Bread, beer and bees at United Seminary this summer

United Seminary hopes to build a bread oven similar to this model this summer. (submitted photo)

United Seminary's director of physical plant Brandon Krosch looks on as the finishing touches are applied to the future bread oven's foundation. (Mike Munzenrider/Bulletin)

United Theological Seminary in New Brighton laid the concrete foundation for a community bread oven May 19, and even though it rained, they still poured.

The bread oven, which will be wood fired and made of brick, is being created at the behest of Dr. Barbara Holmes, president of the seminary, inspired by a similar oven at a church in White Bear Lake.
“We’re becoming more community oriented,” Holmes said. “Bread is central to communities--baking bread, breaking bread and otherwise--sharing is very central in a lot of different places and the seminary wants to bring people together in this way.”
Holmes explained that United is making a renewed push with eclectic and ecumenical programming throughout the year.

Brandon Krosch, the seminary’s director of physical plant, helped edge the concrete foundation in the rain and explained that the bread oven is a part of a number of community initiatives that the seminary has planned for the summer.

The oven should be ready for baking near summer’s end, its construction a community building event in a couple ways, as volunteers can lay bricks and learn more about the process, as well as meet new people, Krosch said.
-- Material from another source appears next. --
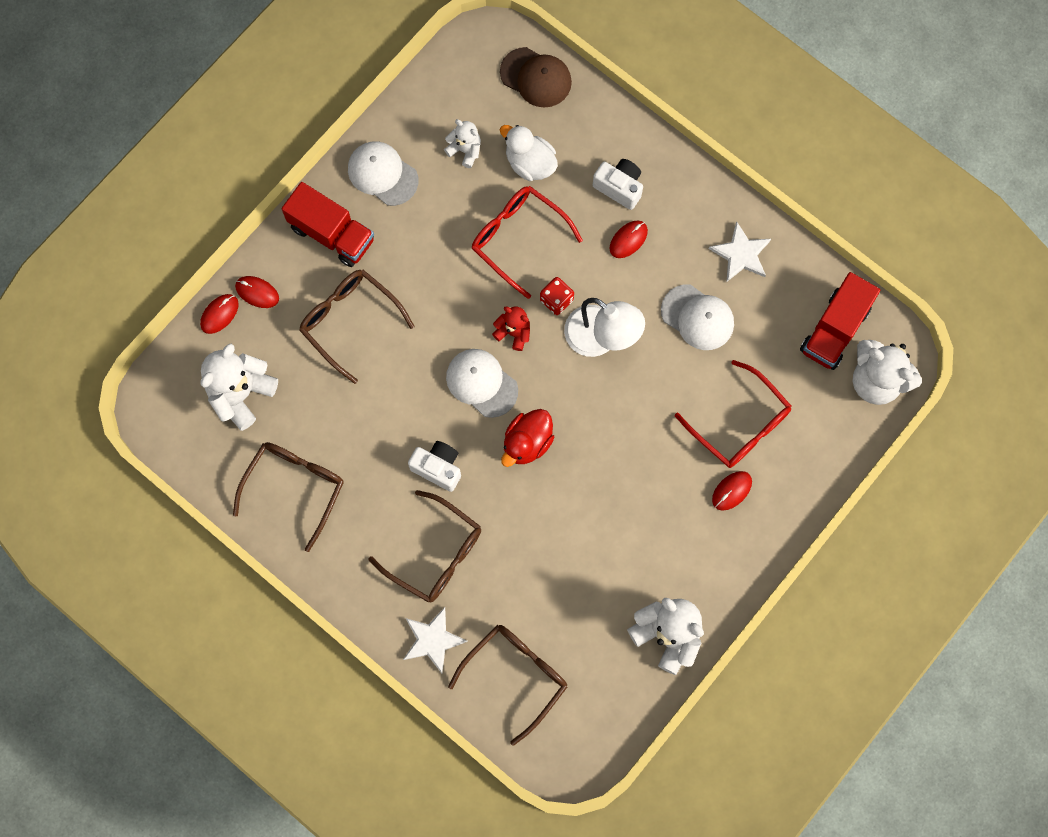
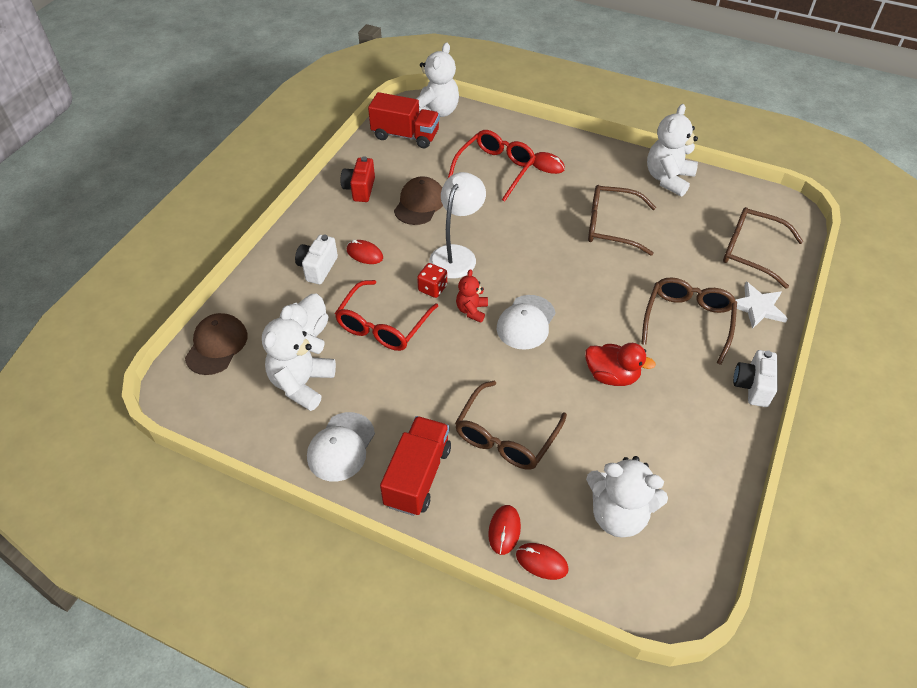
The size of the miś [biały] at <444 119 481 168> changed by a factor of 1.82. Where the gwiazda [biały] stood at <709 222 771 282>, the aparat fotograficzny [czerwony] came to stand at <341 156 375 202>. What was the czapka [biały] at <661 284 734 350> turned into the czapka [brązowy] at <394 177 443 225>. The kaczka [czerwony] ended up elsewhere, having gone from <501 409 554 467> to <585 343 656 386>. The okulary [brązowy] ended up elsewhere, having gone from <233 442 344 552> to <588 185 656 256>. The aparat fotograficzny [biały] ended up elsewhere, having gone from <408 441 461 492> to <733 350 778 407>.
Beyond the bread oven project, this will be the first year the seminary has urban farmed; with the help of Robin Raudabaugh from Nitty Gritty Dirt Farm, it currently has two raised gardening beds and plans to build six more, as spring rains allow. Krosch said the seminary will plant “basic things” like tomatoes and potatoes, which will be used or donated, as necessary, as well as hops, which will be used for on-campus beer brewing, on which the seminary teaches a class.

This will also be United’s third year of bee-keeping. Krosch, a third generation bee-keeper himself, keeps five hives that house some 80,000 bees each, the seminary’s entire bee count coming in at just under a quarter-million bees.

Krosch harvests honey from the hives each fall and ahead of the harvests holds August bee-keeping classes. The bounty is sold on campus as “Holy Honey.”

With its future bread baking, bee-keeping and beer brewing, Krosch said United is “like monks” of yesteryear, who traditionally practiced the same activities.

There will be a meeting to discuss the oven and its construction June 4 from 7-8 p.m. at United Seminary near the McMillan Center.